#### [TEXT PROVIDED]
--------------------------------------------------

4

I am getting UnmappableCharacterException on the collect() method call (or on the toList() call):

    private static void handleTransaction(Path a_filePath, String a_sTrasactionName, String a_sTransactionFilePath) {

    // read file into stream, try-with-resources
    try (Stream<String> stream = Files.lines(Paths.get(a_filePath.toString()), Charset.defaultCharset())) {

        List<String> list =
            stream.filter(line -> (line.indexOf(a_sTrasactionName) > 0))
            .collect(Collectors.toList());

        list.forEach(line -> {

            System.out.println(line);

            try (BufferedWriter writer = Files.newBufferedWriter(Paths.get(_FILES_PATH + a_sTransactionFilePath),Charset.defaultCharset(), StandardOpenOption.APPEND)) {
                writer.write(line + "\n");
            } catch (IOException e) {
                e.printStackTrace();
            }
        });
    } catch (IOException e1) {

        e1.printStackTrace();
    }

It worked for me once, but never since then.

The files I read are csv files which were created on solaris. I run the jar on Windows 2012 server

Can you advise please?

Thank you.

--------------------------------------------------

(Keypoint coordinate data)

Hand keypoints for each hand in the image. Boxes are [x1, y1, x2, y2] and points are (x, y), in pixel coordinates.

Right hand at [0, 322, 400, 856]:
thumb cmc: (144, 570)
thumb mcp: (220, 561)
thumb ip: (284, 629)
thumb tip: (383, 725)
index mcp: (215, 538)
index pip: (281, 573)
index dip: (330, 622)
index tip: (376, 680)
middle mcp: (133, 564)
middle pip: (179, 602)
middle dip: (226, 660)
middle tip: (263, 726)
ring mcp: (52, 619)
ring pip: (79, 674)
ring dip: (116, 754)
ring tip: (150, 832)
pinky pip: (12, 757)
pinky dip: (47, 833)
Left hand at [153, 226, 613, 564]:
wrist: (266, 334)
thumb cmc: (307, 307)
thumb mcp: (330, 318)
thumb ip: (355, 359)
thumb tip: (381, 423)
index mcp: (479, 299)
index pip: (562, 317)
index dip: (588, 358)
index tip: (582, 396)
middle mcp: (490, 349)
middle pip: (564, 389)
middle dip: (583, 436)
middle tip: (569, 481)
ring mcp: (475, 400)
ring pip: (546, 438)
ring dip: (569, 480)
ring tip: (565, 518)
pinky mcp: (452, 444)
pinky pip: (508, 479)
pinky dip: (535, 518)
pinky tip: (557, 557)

--------------------------------------------------

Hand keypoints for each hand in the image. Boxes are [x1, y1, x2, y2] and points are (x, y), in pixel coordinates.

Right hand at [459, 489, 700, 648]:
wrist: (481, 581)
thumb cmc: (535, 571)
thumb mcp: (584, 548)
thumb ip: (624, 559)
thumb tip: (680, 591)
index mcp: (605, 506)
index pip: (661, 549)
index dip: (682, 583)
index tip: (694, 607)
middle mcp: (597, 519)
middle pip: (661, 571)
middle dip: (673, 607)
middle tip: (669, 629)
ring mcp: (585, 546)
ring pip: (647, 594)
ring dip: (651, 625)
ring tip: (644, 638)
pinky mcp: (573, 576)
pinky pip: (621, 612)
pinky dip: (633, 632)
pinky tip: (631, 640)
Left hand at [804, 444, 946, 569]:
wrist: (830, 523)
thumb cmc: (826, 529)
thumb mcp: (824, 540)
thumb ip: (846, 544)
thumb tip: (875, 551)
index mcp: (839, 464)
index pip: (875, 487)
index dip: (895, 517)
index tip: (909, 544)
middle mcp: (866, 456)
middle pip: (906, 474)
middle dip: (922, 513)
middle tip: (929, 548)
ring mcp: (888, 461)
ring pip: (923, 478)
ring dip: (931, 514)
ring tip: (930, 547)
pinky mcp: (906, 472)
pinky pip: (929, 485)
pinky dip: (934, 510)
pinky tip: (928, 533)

--------------------------------------------------

#### [ACTIVITY]
From the forum post on the Java exception, reproduce the passage that opens with the words containing "e1.printStackTrace();" and closes with "you advise please?".

#### [SOLUTION BELOW]
e1.printStackTrace();
    }

It worked for me once, but never since then.

The files I read are csv files which were created on solaris. I run the jar on Windows 2012 server

Can you advise please?